There's tech for all this stuff already. Between feature-phones, Firefox OS cheap smartphones, Bluetooth LTE mesh-networking tools, Raspberry Pis, but also old lo-fi tech such as radio airwaves, don't tell me we won't find something to have fun with.

No pun intended, but the good news for News is that podcasts are somewhat trendy right now (cheers Sarah Koenig!), that combining web and old tech can lead to fun and successful projects such as tinyfm, and that 'local' or 'hyperlocal' look like financially viable and interesting solutions when looking at successful journalistic ventures.

And alas, I can't tell you more than that, but... we've got stuff in the pipeline already.


Datagathering and computer-assisted reporting for dummies

It shouldn't come as a surprise, but data is getting more and more important for many, many people - and journos among them.

Unfortunately, I hear too often in our newsroom 'I didn't come to journalism to press buttons or do maths!' And that's a shame, because why would you pass on another source of information - and such a powerful one?

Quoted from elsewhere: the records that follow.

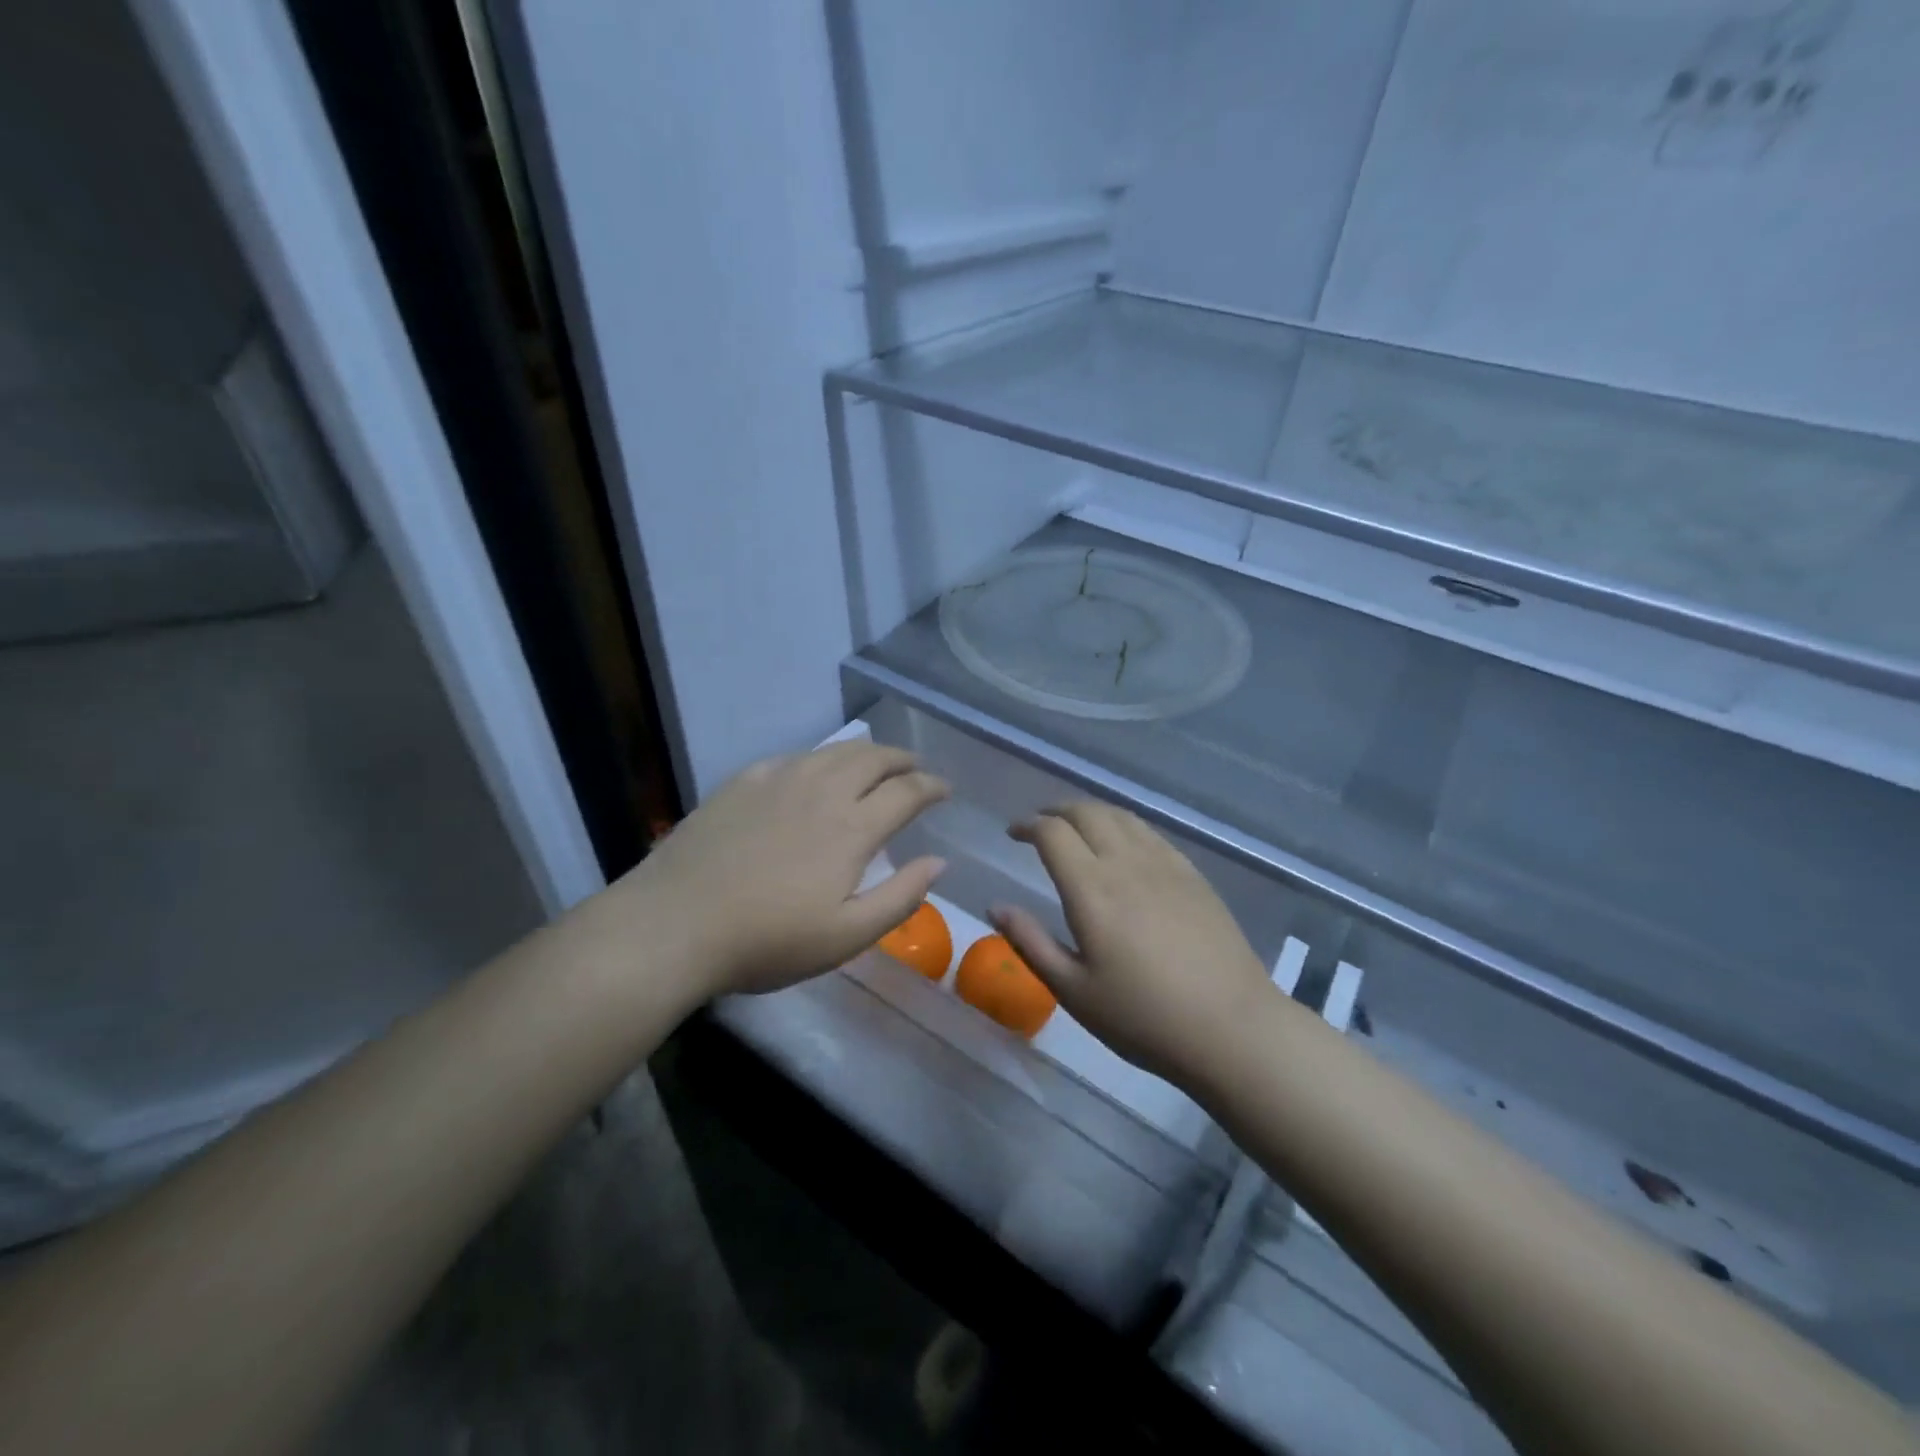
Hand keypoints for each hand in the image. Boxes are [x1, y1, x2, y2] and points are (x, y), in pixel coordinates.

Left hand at [625, 742, 949, 996]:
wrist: (675, 923)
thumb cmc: (768, 940)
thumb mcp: (846, 936)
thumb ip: (900, 897)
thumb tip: (939, 862)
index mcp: (853, 827)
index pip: (907, 791)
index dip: (932, 786)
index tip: (944, 790)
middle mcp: (822, 790)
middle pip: (874, 758)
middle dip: (903, 760)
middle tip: (915, 770)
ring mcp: (779, 780)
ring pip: (834, 751)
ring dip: (866, 753)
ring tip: (874, 764)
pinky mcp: (744, 781)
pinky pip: (795, 757)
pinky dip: (820, 759)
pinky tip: (814, 772)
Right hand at [992, 802, 1275, 1084]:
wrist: (1231, 1028)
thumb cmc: (1143, 1017)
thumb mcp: (1074, 991)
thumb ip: (1031, 942)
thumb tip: (995, 907)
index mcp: (1091, 889)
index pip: (1052, 833)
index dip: (1028, 825)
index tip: (1013, 834)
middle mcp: (1126, 863)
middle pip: (1087, 812)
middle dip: (1056, 810)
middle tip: (1040, 825)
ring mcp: (1165, 864)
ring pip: (1121, 816)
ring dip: (1090, 812)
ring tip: (1076, 827)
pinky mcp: (1193, 875)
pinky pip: (1150, 832)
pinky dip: (1124, 825)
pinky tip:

Dataset monitoring will become more and more crucial as 2015 unfolds and as open government becomes bigger and bigger. And we're in a nice space already, as Datastringer proved us that there's quite a lot of interest in this area.

Re-usable templating should also be on our mind if we want to avoid the frustration experienced by our friends at the New York Times in 2014.


New formats prospections

To put it bluntly: we're convinced the tech is already there for the next 10 years of innovation. We're even quite sure it's been around for a while already (I should write a blog on this one).

So, if it's not about tech, then it's about what we do with this tech.

These new formats may never be used on bbc.co.uk/news, but we do have to master them and to innovate in this space, where the New York Times is basically leading the way - alone, unchallenged.